PBB memperkirakan dibutuhkan USD606 juta untuk mengatasi semua ancaman krisis kemanusiaan di Afghanistan. Dan rupanya komitmen bantuan yang dihimpun mencapai USD1 miliar.
- Elvariza Opita
- Selasa, 14 September 2021 - 11:10 WIB
WowKeren - Pendudukan Taliban di Afghanistan menyisakan sejumlah masalah, termasuk kekhawatiran dunia akan terjadinya krisis kemanusiaan. Setidaknya Perserikatan Bangsa-Bangsa (PBB / UN) pernah memperingatkan cadangan makanan negara itu akan habis dalam waktu dekat.
PBB pun mengajak komunitas internasional untuk berdonasi membantu mengatasi ancaman krisis di Afghanistan. Sekretaris Jenderal PBB Antonio Guterres dalam konferensi persnya di Jenewa, Swiss pada Senin (13/9) menyatakan tidak bisa mengungkap angka pasti kebutuhan Afghanistan, meski memperkirakan diperlukan setidaknya hingga USD606 juta untuk menyelesaikan masalah yang ada.
"Sistem finansial (Afghanistan) saat ini sangat terbatas, dalam artian fungsi ekonomi dasar pun tidak bisa dipenuhi," jelas Guterres, dikutip dari Al Jazeera pada Selasa (14/9). "Warga Afghanistan saat ini dalam masa-masa paling berbahaya dan mereka memerlukan kepastian untuk tetap hidup."
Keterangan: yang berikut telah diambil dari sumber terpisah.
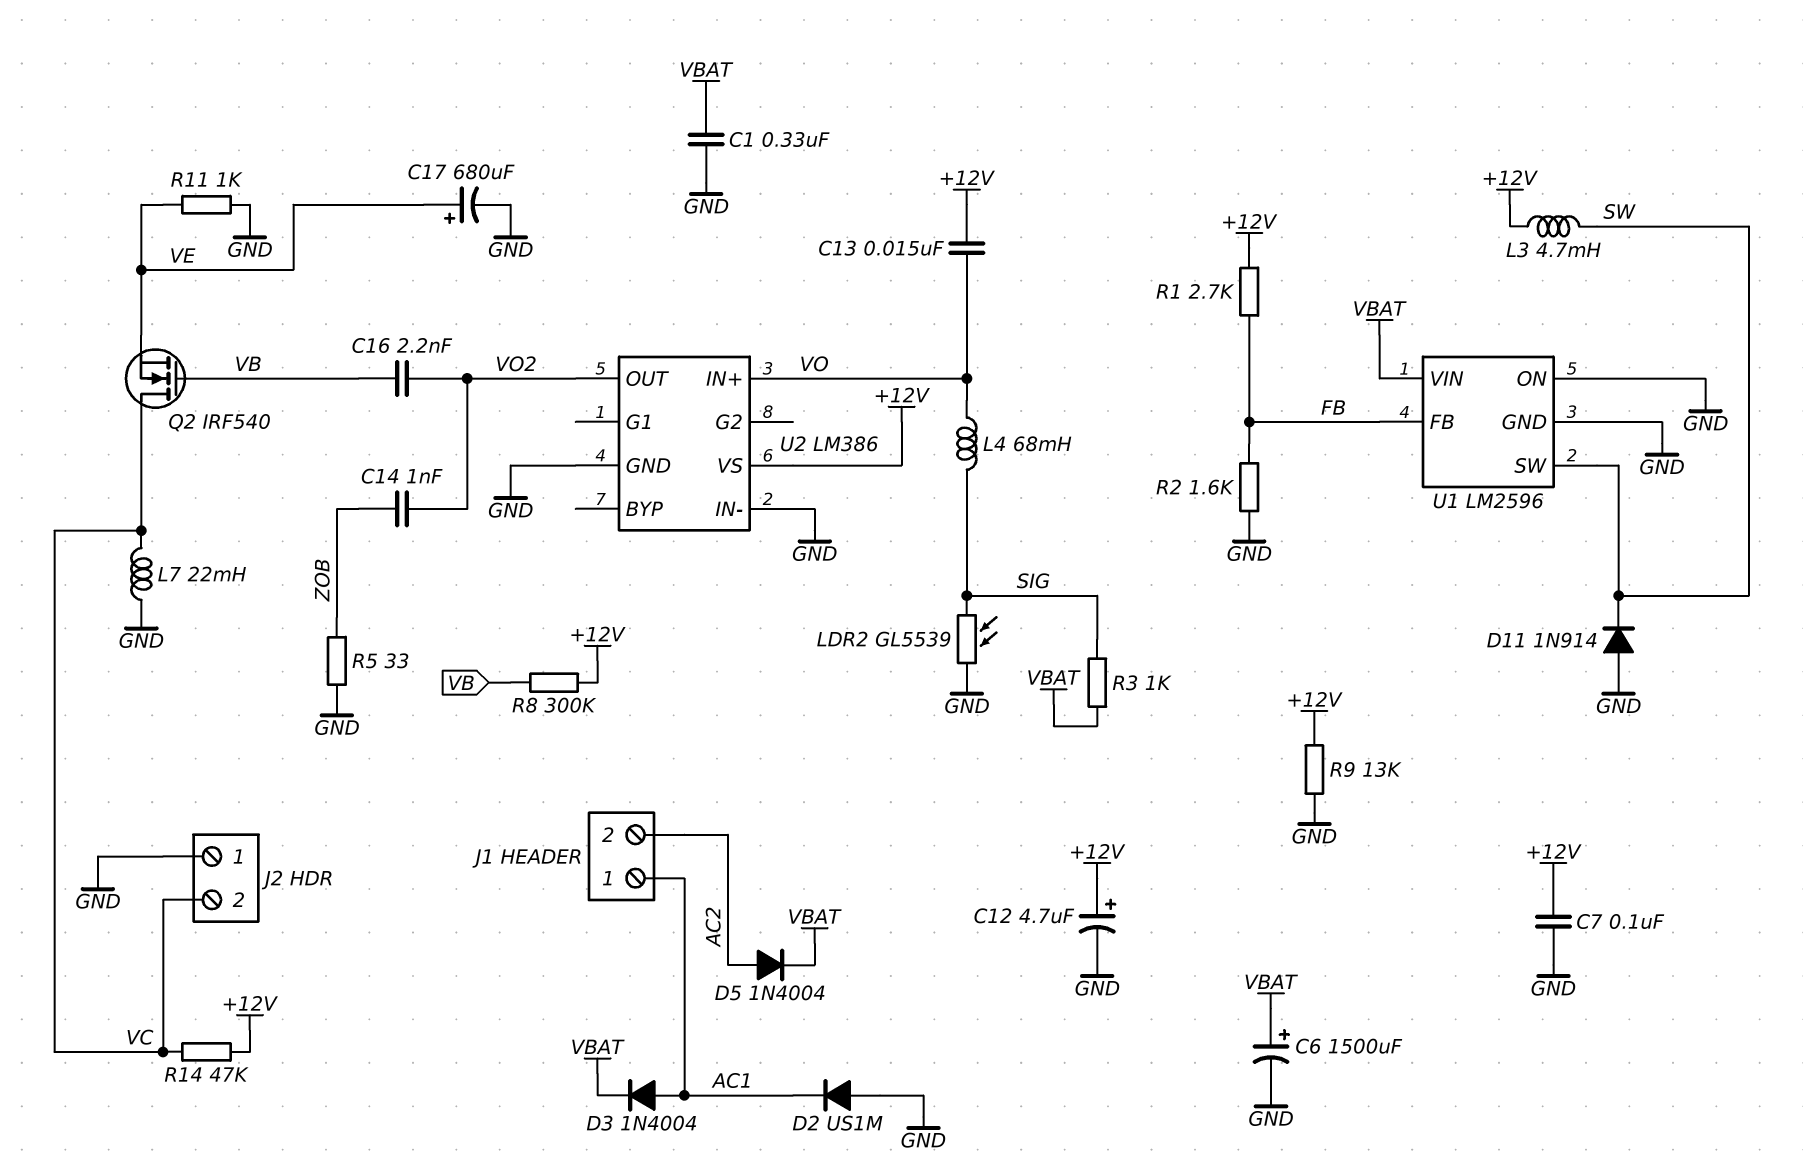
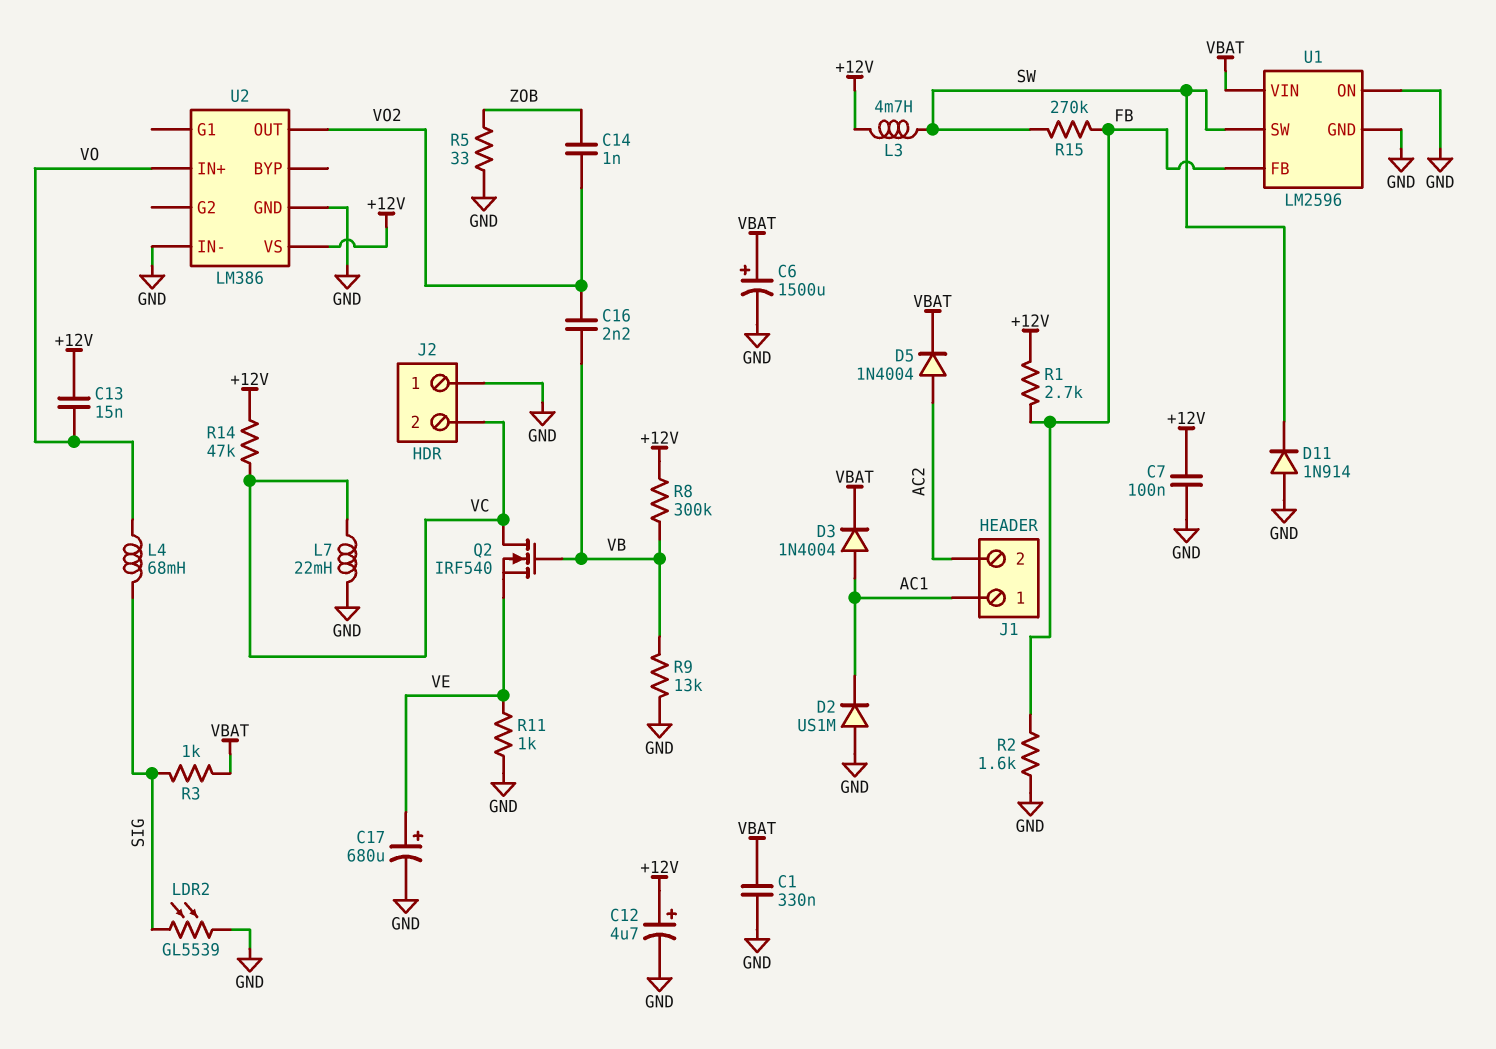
R9: 13k (+12V, GND) -> 13k (GND, VB)
R15: none -> 270k (FB, SW)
Kondisi ini, menurut PBB, tak lepas dari perang sipil berkepanjangan serta ditambah dengan antipati mayoritas internasional atas kembali berkuasanya Taliban di Afghanistan. Namun demikian PBB mengajak komunitas internasional untuk memenuhi panggilan moral dan membantu warga Afghanistan.
Dan panggilan ini pun ditanggapi positif oleh komunitas internasional, dengan komitmen bantuan sampai USD1 miliar. Editor Diplomatik Al Jazeera James Bays melaporkan bahwa Guterres menyambut baik bantuan ini meski juga mengingatkan prospek serius terjadinya keruntuhan perekonomian global.
Namun semua bantuan tersebut tetap disambut baik oleh Guterres yang kini mengungkap kendala baru, yakni untuk bisa berhubungan dengan Taliban. "PBB ingin memastikan semua bantuan sampai ke lapisan terbawah masyarakat karena situasinya sangat mengerikan," imbuh Koordinator bidang Kemanusiaan PBB, Martin Griffiths.
Sejauh ini Tiongkok dan Pakistan adalah yang terdepan dalam menjanjikan bantuan. Tiongkok menjanjikan USD31 juta berupa makanan dan suplai kebutuhan kesehatan, dengan mengirimkan 3 juta dosis vaksin COVID-19 pada Jumat (17/9) mendatang.
Pakitan memberi bantuan berupa kebutuhan memasak dan obat-obatan ke Kabul. Amerika Serikat sendiri mengaku sudah menyiapkan paket bantuan kemanusiaan baru untuk Afghanistan sampai USD64 juta, sedangkan Prancis berjanji akan berkontribusi hingga USD118 juta.